A no-deal Brexit would mean the withdrawal agreement and transition period negotiated for months toward an orderly EU exit, wouldn’t apply anymore. The UK and its two EU judges would also cease to be part of the European Court of Justice in Luxembourg, leading to the question of how the EU could enforce court decisions on a country that’s left the bloc.

Biggest Firms

Fifty-three companies, including Diageo, Pearson and Compass Group, have warned of potential costs arising from the EU probe, according to data compiled by Bloomberg Tax. Twenty-three of those, among the UK’s 250 largest firms, have disclosed potential tax repayments amounting to about $1.5 billion.

Amid a crackdown on fiscal loopholes designed to help big companies, the EU’s competition commissioner Margrethe Vestager opened an in-depth investigation in October 2017 to uncover whether firms unfairly profited from a UK tax break introduced by the previous government. Like Ireland’s battle over whether Apple owes unpaid taxes, the commission could force the UK to recover the relief businesses have gained.
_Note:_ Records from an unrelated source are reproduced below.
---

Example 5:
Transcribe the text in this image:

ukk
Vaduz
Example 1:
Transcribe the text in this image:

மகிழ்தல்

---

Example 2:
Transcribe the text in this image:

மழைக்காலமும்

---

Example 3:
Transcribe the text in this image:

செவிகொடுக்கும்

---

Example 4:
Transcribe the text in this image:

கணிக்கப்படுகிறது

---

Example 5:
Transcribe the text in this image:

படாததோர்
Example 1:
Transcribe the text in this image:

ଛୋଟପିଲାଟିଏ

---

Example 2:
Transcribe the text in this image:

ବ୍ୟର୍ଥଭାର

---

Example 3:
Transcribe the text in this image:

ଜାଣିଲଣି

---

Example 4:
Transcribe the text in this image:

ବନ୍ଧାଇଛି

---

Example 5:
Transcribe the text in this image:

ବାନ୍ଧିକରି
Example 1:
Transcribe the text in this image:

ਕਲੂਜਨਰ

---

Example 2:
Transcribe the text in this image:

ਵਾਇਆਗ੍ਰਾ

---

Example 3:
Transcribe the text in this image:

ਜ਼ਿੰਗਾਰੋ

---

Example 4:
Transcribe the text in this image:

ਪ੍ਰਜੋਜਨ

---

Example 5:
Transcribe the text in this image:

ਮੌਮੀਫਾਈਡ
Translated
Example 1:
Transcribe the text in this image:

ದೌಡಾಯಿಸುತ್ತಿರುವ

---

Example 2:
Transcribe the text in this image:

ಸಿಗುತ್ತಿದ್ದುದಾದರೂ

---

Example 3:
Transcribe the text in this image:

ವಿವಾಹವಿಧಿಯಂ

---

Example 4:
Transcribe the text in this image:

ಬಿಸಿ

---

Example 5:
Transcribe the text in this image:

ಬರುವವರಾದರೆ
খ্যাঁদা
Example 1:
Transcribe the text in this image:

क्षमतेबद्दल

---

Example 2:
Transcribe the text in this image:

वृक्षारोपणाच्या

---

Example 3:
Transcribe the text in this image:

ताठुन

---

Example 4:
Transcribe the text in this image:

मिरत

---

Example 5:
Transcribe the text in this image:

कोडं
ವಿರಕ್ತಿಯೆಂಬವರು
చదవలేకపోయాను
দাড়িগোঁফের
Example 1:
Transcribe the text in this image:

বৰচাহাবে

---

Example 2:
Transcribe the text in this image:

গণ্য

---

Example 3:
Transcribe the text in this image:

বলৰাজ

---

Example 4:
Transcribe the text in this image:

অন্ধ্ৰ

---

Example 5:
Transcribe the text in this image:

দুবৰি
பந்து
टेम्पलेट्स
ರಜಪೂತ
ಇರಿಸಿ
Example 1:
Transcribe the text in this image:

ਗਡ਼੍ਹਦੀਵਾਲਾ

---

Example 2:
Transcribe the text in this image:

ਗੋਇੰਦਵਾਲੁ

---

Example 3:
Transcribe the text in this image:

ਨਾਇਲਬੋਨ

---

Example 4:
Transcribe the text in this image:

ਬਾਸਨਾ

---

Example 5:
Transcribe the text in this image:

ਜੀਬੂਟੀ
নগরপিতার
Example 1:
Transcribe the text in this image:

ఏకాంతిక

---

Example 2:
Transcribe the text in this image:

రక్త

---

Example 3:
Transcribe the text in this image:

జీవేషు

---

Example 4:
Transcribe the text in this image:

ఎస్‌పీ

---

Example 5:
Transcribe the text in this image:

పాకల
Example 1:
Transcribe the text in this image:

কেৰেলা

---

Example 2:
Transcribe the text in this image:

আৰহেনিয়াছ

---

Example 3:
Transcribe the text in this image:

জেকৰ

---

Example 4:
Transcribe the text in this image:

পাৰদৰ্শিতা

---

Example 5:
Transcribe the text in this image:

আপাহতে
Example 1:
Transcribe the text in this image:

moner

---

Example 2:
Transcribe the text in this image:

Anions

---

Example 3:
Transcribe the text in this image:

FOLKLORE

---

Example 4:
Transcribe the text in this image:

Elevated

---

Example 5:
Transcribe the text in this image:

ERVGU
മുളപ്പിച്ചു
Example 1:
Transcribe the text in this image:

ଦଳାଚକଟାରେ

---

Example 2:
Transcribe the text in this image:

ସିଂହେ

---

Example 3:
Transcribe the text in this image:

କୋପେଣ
The probe is one of the EU’s last to target the UK before it is due to leave the bloc. The EU in December concluded a separate probe into corporate tax deals in the British territory of Gibraltar, with an order to reclaim some 100 million euros ($113 million) in tax breaks.

Normal Circumstances

Under normal circumstances, the UK would have two months and 10 days to appeal any decision at the EU courts. An EU antitrust order taken before the end of March would remain valid and the UK will likely be able to appeal it at at the bloc’s courts, even as a non-EU member, lawyers said.

But these are not normal circumstances.

“The UK might indeed just ignore the whole thing,” said Howard Liebman, a tax partner at law firm Jones Day in Brussels. Given the uncertainty around Brexit, he said he can only speculate at this stage. “It may decide, depending on what happens to the UK government itself, not to lodge an appeal and simply say, we’re out, and this decision doesn’t impact us. Then what would happen?”
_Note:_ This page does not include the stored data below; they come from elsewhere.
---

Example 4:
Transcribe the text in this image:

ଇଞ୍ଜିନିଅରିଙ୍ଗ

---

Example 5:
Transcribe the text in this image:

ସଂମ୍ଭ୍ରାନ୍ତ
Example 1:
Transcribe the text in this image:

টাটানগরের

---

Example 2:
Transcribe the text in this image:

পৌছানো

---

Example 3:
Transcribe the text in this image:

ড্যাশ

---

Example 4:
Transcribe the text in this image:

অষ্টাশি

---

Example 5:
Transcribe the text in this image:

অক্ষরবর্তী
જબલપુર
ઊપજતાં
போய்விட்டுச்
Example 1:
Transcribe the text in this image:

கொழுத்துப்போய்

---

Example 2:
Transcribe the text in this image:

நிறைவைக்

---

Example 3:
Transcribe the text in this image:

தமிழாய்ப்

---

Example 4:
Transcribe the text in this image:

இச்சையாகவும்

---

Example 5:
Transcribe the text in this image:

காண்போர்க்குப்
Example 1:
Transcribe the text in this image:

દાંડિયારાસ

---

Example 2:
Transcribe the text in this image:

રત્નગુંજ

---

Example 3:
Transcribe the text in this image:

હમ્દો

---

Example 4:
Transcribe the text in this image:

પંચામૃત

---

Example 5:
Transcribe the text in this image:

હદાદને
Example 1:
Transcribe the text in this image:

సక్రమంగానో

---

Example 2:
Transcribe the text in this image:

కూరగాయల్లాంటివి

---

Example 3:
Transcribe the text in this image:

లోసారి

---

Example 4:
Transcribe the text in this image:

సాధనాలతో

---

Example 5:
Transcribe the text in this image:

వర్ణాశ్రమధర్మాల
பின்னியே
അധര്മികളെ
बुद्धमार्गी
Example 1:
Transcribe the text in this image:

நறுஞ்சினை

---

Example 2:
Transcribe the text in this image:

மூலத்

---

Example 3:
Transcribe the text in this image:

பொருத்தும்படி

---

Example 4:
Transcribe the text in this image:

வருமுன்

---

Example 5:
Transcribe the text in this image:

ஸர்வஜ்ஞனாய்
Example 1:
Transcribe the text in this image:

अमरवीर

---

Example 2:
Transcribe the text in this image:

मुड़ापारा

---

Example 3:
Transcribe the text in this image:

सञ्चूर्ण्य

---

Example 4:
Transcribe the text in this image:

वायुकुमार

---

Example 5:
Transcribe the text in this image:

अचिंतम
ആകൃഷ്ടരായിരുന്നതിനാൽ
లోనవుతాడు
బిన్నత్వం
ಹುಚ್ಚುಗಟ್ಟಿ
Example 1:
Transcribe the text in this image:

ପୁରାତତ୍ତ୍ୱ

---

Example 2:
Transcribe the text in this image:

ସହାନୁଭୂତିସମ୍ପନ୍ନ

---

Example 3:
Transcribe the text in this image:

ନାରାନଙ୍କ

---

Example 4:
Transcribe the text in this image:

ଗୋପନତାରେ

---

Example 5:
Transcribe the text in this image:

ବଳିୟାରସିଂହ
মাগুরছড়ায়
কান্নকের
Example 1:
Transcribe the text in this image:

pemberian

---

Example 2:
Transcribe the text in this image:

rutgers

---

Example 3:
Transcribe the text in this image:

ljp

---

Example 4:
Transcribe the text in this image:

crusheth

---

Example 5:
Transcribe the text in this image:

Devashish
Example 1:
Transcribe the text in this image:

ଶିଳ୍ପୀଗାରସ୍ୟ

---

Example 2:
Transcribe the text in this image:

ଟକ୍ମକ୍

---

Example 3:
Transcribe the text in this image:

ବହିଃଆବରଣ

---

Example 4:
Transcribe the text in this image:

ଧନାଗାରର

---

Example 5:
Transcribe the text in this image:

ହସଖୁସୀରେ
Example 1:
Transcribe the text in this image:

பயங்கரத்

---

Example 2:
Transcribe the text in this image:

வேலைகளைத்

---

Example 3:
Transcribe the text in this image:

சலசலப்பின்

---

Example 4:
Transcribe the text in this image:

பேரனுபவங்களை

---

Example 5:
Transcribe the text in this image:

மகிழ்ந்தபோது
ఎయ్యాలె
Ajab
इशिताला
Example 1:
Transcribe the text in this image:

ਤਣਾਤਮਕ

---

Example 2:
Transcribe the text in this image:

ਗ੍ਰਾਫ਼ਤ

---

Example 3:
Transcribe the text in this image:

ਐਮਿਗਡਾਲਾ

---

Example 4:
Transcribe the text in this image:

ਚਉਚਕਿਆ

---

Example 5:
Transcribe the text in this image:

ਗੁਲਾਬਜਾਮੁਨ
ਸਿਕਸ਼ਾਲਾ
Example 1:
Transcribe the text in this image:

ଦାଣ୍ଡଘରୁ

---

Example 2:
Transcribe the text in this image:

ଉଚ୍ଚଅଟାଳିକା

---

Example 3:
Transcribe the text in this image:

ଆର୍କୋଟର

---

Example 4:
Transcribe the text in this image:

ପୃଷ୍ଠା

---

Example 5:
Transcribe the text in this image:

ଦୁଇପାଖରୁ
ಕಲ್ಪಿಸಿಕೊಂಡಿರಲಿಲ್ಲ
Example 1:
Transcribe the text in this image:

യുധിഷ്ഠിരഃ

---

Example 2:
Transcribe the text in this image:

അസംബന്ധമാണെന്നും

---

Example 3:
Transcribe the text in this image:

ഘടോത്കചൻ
Ignoring an EU ruling might be counter-productive in the long-run, especially if the UK wants agreements on possible future trade deals.

‘In Step’

“Keeping UK and EU competition rules ‘in step’ is, in any case, generally seen as a prerequisite of a future trading agreement,” in either scenario, said Jeremy Cape, a partner at law firm Squire Patton Boggs in London.

The commission has to revert to the EU courts when a government fails to comply with a decision or a previous court ruling. Such disputes can drag out over years. How that will work in case of a former EU member nation isn’t clear.

“After the UK leaves, and if the EU wins before the court and then wins again as part of any appeals, what can the EU or the European Courts actually do to force the UK to comply with those judgments?” said Liebman. “I do not believe there is any enforcement mechanism available, regardless of the outcome.”

No Deal

The Brussels-based commission said it wouldn’t speculate on the UK case or the situation following no-deal.

The UK Department for Business, Energy and Industrial Strategy referred to August guidance, which confirms that the Competition and Markets Authority will take over from the commission in case there’s no deal, while existing approvals of state aid will remain valid and “carried over into UK law”.

The CMA set out last week how it plans to take over as state aid enforcement authority in case of a no-deal Brexit. This would also mean that UK courts would then rule on disputes concerning UK-based companies.

The CMA said it aims to follow a similar state aid framework to the EU’s, so its decisions “in theory” could be in line, said Nicole Robins, a partner specialising in governmental aid at economics consultancy Oxera in Brussels.

The UK case tops the previous EU record, an investigation into a Belgian tax plan that benefited 35 businesses and led to a 2016 order to the government to recover about 800 million euros in back-taxes. The EU’s UK probe looks at an exemption that enabled parent companies to pay little or no tax on certain intra-group financing between two units based outside the country.

While several fora could come into play, such as UK courts or even the International Court of Justice in The Hague, to sort out disputes over non-compliance with an EU order, “the bottom line will remain enforcement,” said Luja.